Honour roll of shame?

CURRENTLY, knighthoods cannot be removed posthumously.

However, in the unique case of sir Jimmy Savile, who has been accused of abusing dozens of victims over decades, there has been increasing public demand to make an exception.

The NSPCC has already put its weight behind the move.

A spokesman said: ‘It’s clear he was not the man people thought they knew when he was knighted”.

A cabinet office spokesman countered: “It’s a living order and then you cease to be a member when you die. There isn’t an honour to revoke”.

However, many southsiders believe an exception should be made in the former TV host’s case and that he should be publicly renounced.

Govanhill pair Elizabeth Brown (54) and Frances McLintock (61) both agree there is no option but for the honour to be stripped.

Mrs Brown told The Extra: “Anything that can bring any small comfort to the victims’ families must be done”.

Mrs McLintock added: “He should have been made to answer for his actions while he was still alive. I wasn’t surprised to hear the news, there always seemed like there was something odd about him”

Douglas Kettings, a 60-year-old shopping in Shawlands, believes the knighthood should be removed — but only if the accusations can be proved.

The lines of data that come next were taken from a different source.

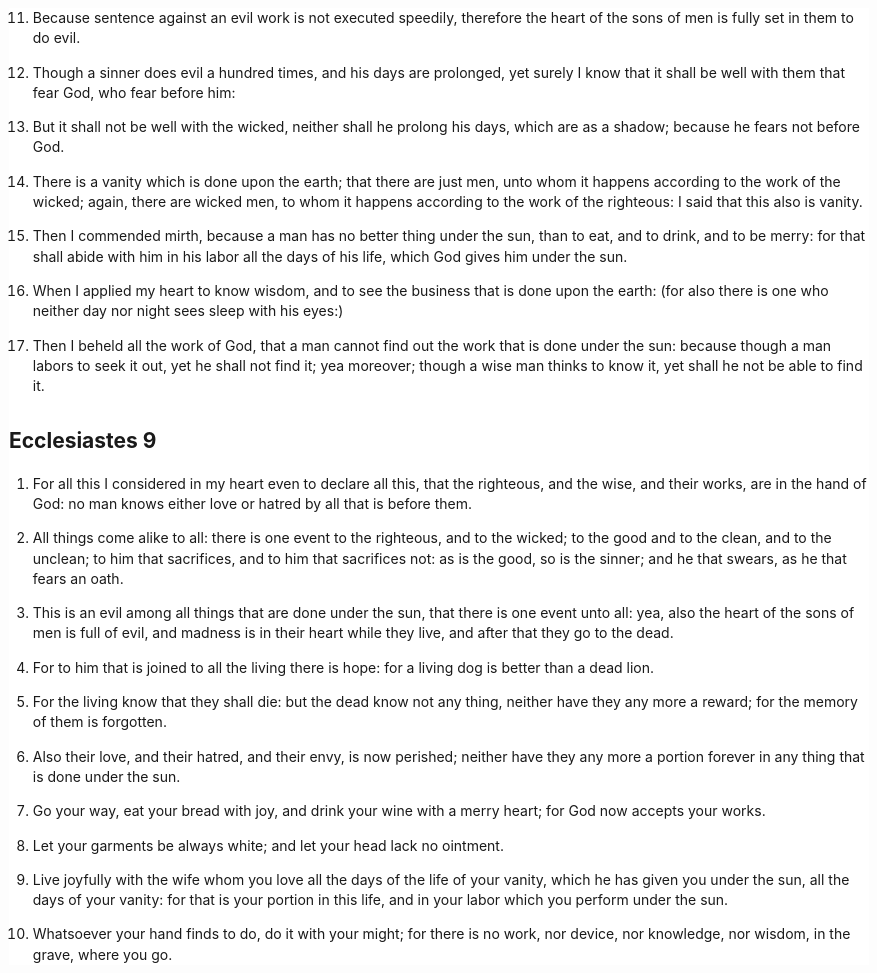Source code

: 11. Because sentence against an evil work is not executed speedily, therefore the heart of the sons of men is fully set in them to do evil.

12. Though a sinner does evil a hundred times, and his days are prolonged, yet surely I know that it shall be well with them that fear God, who fear before him:

13. But it shall not be well with the wicked, neither shall he prolong his days, which are as a shadow; because he fears not before God.

14. There is a vanity which is done upon the earth; that there are just men, unto whom it happens according to the work of the wicked; again, there are wicked men, to whom it happens according to the work of the righteous: I said that this also is vanity.

15. Then I commended mirth, because a man has no better thing under the sun, than to eat, and to drink, and to be merry: for that shall abide with him in his labor all the days of his life, which God gives him under the sun.

16. When I applied my heart to know wisdom, and to see the business that is done upon the earth: (for also there is one who neither day nor night sees sleep with his eyes:)

17. Then I beheld all the work of God, that a man cannot find out the work that is done under the sun: because though a man labors to seek it out, yet he shall not find it; yea moreover; though a wise man thinks to know it, yet shall he not be able to find it.

## Ecclesiastes 9

1. For all this I considered in my heart even to declare all this, that the righteous, and the wise, and their works, are in the hand of God: no man knows either love or hatred by all that is before them.

2. All things come alike to all: there is one event to the righteous, and to the wicked; to the good and to the clean, and to the unclean; to him that sacrifices, and to him that sacrifices not: as is the good, so is the sinner; and he that swears, as he that fears an oath.

3. This is an evil among all things that are done under the sun, that there is one event unto all: yea, also the heart of the sons of men is full of evil, and madness is in their heart while they live, and after that they go to the dead.

4. For to him that is joined to all the living there is hope: for a living dog is better than a dead lion.

5. For the living know that they shall die: but the dead know not any thing, neither have they any more a reward; for the memory of them is forgotten.

6. Also their love, and their hatred, and their envy, is now perished; neither have they any more a portion forever in any thing that is done under the sun.

7. Go your way, eat your bread with joy, and drink your wine with a merry heart; for God now accepts your works.

8. Let your garments be always white; and let your head lack no ointment.

9. Live joyfully with the wife whom you love all the days of the life of your vanity, which he has given you under the sun, all the days of your vanity: for that is your portion in this life, and in your labor which you perform under the sun.

10. Whatsoever your hand finds to do, do it with your might; for there is no work, nor device, nor knowledge, nor wisdom, in the grave, where you go.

He said: “The people who have stayed silent all these years must also be tried. Witnesses should have said something so Jimmy Savile could have been held to account while he was alive.

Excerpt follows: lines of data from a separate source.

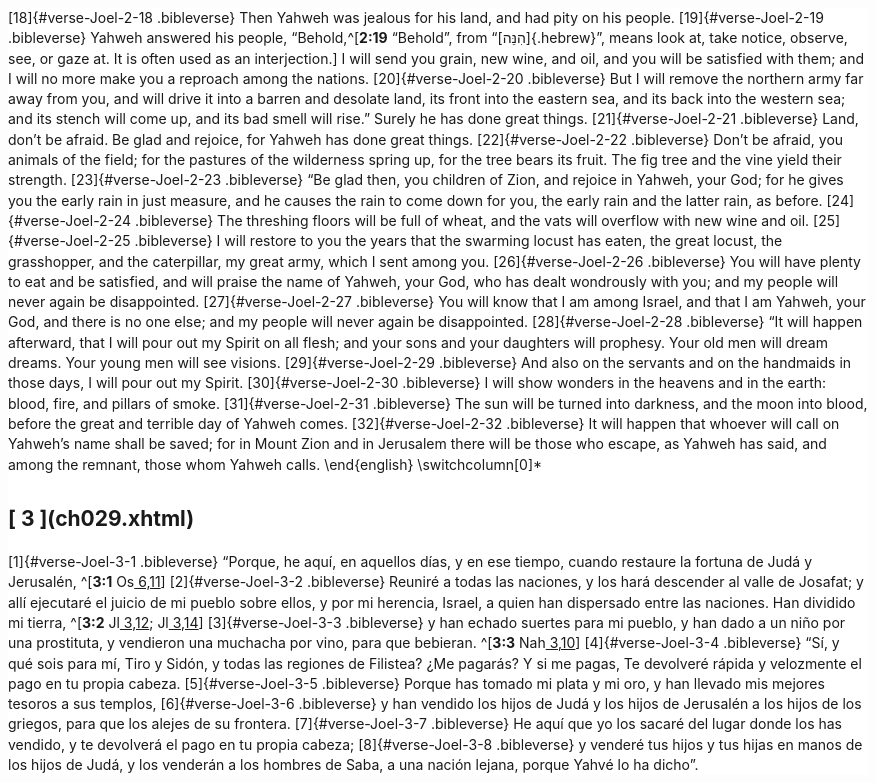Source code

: [18]{#verse-Joel-2-18 .bibleverse} Then Yahweh was jealous for his land, and had pity on his people. [19]{#verse-Joel-2-19 .bibleverse} Yahweh answered his people, “Behold,^[**2:19** “Behold”, from “[הִנֵּה]{.hebrew}”, means look at, take notice, observe, see, or gaze at. It is often used as an interjection.] I will send you grain, new wine, and oil, and you will be satisfied with them; and I will no more make you a reproach among the nations. [20]{#verse-Joel-2-20 .bibleverse} But I will remove the northern army far away from you, and will drive it into a barren and desolate land, its front into the eastern sea, and its back into the western sea; and its stench will come up, and its bad smell will rise.” Surely he has done great things. [21]{#verse-Joel-2-21 .bibleverse} Land, don’t be afraid. Be glad and rejoice, for Yahweh has done great things. [22]{#verse-Joel-2-22 .bibleverse} Don’t be afraid, you animals of the field; for the pastures of the wilderness spring up, for the tree bears its fruit. The fig tree and the vine yield their strength. [23]{#verse-Joel-2-23 .bibleverse} “Be glad then, you children of Zion, and rejoice in Yahweh, your God; for he gives you the early rain in just measure, and he causes the rain to come down for you, the early rain and the latter rain, as before. [24]{#verse-Joel-2-24 .bibleverse} The threshing floors will be full of wheat, and the vats will overflow with new wine and oil. [25]{#verse-Joel-2-25 .bibleverse} I will restore to you the years that the swarming locust has eaten, the great locust, the grasshopper, and the caterpillar, my great army, which I sent among you. [26]{#verse-Joel-2-26 .bibleverse} You will have plenty to eat and be satisfied, and will praise the name of Yahweh, your God, who has dealt wondrously with you; and my people will never again be disappointed. [27]{#verse-Joel-2-27 .bibleverse} You will know that I am among Israel, and that I am Yahweh, your God, and there is no one else; and my people will never again be disappointed.
[28]{#verse-Joel-2-28 .bibleverse} “It will happen afterward, that I will pour out my Spirit on all flesh; and your sons and your daughters will prophesy. Your old men will dream dreams. Your young men will see visions. [29]{#verse-Joel-2-29 .bibleverse} And also on the servants and on the handmaids in those days, I will pour out my Spirit. [30]{#verse-Joel-2-30 .bibleverse} I will show wonders in the heavens and in the earth: blood, fire, and pillars of smoke. [31]{#verse-Joel-2-31 .bibleverse} The sun will be turned into darkness, and the moon into blood, before the great and terrible day of Yahweh comes. [32]{#verse-Joel-2-32 .bibleverse} It will happen that whoever will call on Yahweh’s name shall be saved; for in Mount Zion and in Jerusalem there will be those who escape, as Yahweh has said, and among the remnant, those whom Yahweh calls. 
\end{english}
\switchcolumn[0]*

<h2 class="chaptertitle">[&nbsp;3&nbsp;](ch029.xhtml)<span><span id="chapter-Joel-3"></span></span></h2>

[1]{#verse-Joel-3-1 .bibleverse} “Porque, he aquí, en aquellos días, y en ese tiempo, cuando restaure la fortuna de Judá y Jerusalén, ^[**3:1** Os[ 6,11](ch046.xhtml#verse-1-Corintios-6-11)] [2]{#verse-Joel-3-2 .bibleverse} Reuniré a todas las naciones, y los hará descender al valle de Josafat; y allí ejecutaré el juicio de mi pueblo sobre ellos, y por mi herencia, Israel, a quien han dispersado entre las naciones. Han dividido mi tierra, ^[**3:2** Jl[ 3,12](ch046.xhtml#verse-1-Corintios-3-12); Jl[ 3,14](ch046.xhtml#verse-1-Corintios-3-14)] [3]{#verse-Joel-3-3 .bibleverse} y han echado suertes para mi pueblo, y han dado a un niño por una prostituta, y vendieron una muchacha por vino, para que bebieran. ^[**3:3** Nah[ 3,10](ch046.xhtml#verse-1-Corintios-3-10)] [4]{#verse-Joel-3-4 .bibleverse} “Sí, y qué sois para mí, Tiro y Sidón, y todas las regiones de Filistea? ¿Me pagarás? Y si me pagas, Te devolveré rápida y velozmente el pago en tu propia cabeza. [5]{#verse-Joel-3-5 .bibleverse} Porque has tomado mi plata y mi oro, y han llevado mis mejores tesoros a sus templos, [6]{#verse-Joel-3-6 .bibleverse} y han vendido los hijos de Judá y los hijos de Jerusalén a los hijos de los griegos, para que los alejes de su frontera. [7]{#verse-Joel-3-7 .bibleverse} He aquí que yo los sacaré del lugar donde los has vendido, y te devolverá el pago en tu propia cabeza; [8]{#verse-Joel-3-8 .bibleverse} y venderé tus hijos y tus hijas en manos de los hijos de Judá, y los venderán a los hombres de Saba, a una nación lejana, porque Yahvé lo ha dicho”.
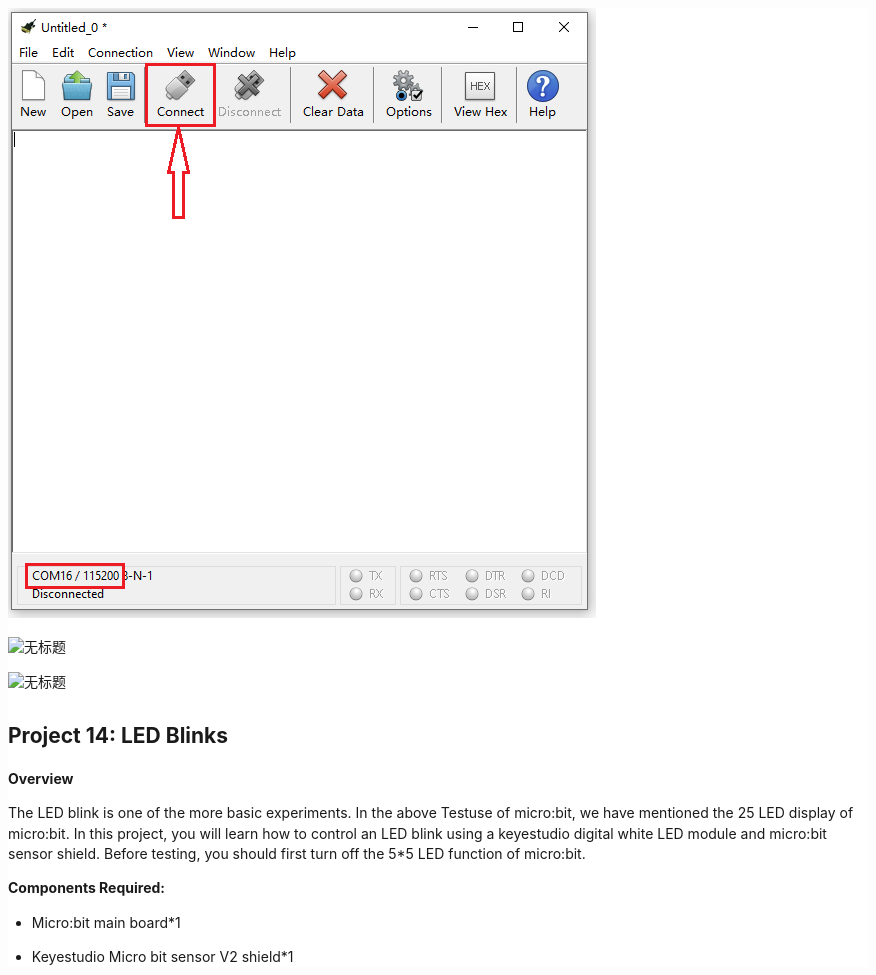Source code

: ![无标题](media/13238e98c31d620f4ffd7742dd71c78d.png)

![无标题](media/17efc362a5d4891b0345925bd03cb70d.png)

![无标题](media/17efc362a5d4891b0345925bd03cb70d.png)

## Project 14: LED Blinks

**Overview**

The LED blink is one of the more basic experiments. In the above Testuse of
micro:bit, we have mentioned the 25 LED display of micro:bit. In this project,
you will learn how to control an LED blink using a keyestudio digital white LED
module and micro:bit sensor shield. Before testing, you should first turn off
the 5\*5 LED function of micro:bit.

**Components Required:**

-   Micro:bit main board\*1

-   Keyestudio Micro bit sensor V2 shield\*1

“I think they might have a hard time proving anything, unfortunately”.

Bobby Cruicshank — a 22-year-old student from Shawlands — told The Extra: “The victims deserve justice in whatever way possible. It doesn’t matter what the precedent is, the knighthood should be publicly removed”.

Grace McKend and Mary Martin from Thornliebank are both outraged.

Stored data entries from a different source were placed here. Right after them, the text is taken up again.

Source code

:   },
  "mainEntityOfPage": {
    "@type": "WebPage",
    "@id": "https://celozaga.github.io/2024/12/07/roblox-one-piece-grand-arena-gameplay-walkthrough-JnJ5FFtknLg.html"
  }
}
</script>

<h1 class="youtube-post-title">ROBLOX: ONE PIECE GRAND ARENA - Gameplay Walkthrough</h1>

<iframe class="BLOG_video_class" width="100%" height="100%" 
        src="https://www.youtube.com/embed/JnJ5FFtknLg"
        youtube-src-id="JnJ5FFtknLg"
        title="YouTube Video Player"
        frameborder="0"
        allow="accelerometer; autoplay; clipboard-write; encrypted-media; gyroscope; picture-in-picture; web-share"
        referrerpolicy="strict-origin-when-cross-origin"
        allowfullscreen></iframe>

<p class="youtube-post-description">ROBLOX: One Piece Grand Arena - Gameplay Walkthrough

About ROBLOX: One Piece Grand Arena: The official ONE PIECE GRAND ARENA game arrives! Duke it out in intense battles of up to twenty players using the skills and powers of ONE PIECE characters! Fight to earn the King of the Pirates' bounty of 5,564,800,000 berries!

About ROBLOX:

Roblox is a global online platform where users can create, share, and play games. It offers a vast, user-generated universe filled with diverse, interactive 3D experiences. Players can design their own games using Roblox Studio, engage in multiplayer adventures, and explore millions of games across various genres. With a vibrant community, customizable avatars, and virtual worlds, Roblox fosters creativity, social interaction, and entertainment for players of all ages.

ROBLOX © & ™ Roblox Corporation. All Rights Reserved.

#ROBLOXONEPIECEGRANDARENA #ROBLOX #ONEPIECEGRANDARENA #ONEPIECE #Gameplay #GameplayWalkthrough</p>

Mrs McKend (67) said: “It is absolutely shocking and Buckingham Palace must come out to publicly distance themselves from him”.

Mrs Martin (62) added: “I don’t know why more hasn’t been done already. Heads should roll at the BBC”.

However, Shawlands shopper Robert Carnochan thinks it’s too late.

The 62-year-old said: “He (Savile) can’t answer anything and can’t be punished so an investigation would have no benefit whatsoever.

“Also, if victims begin to seek compensation, then there will be a lot of chancers who try and make claims”.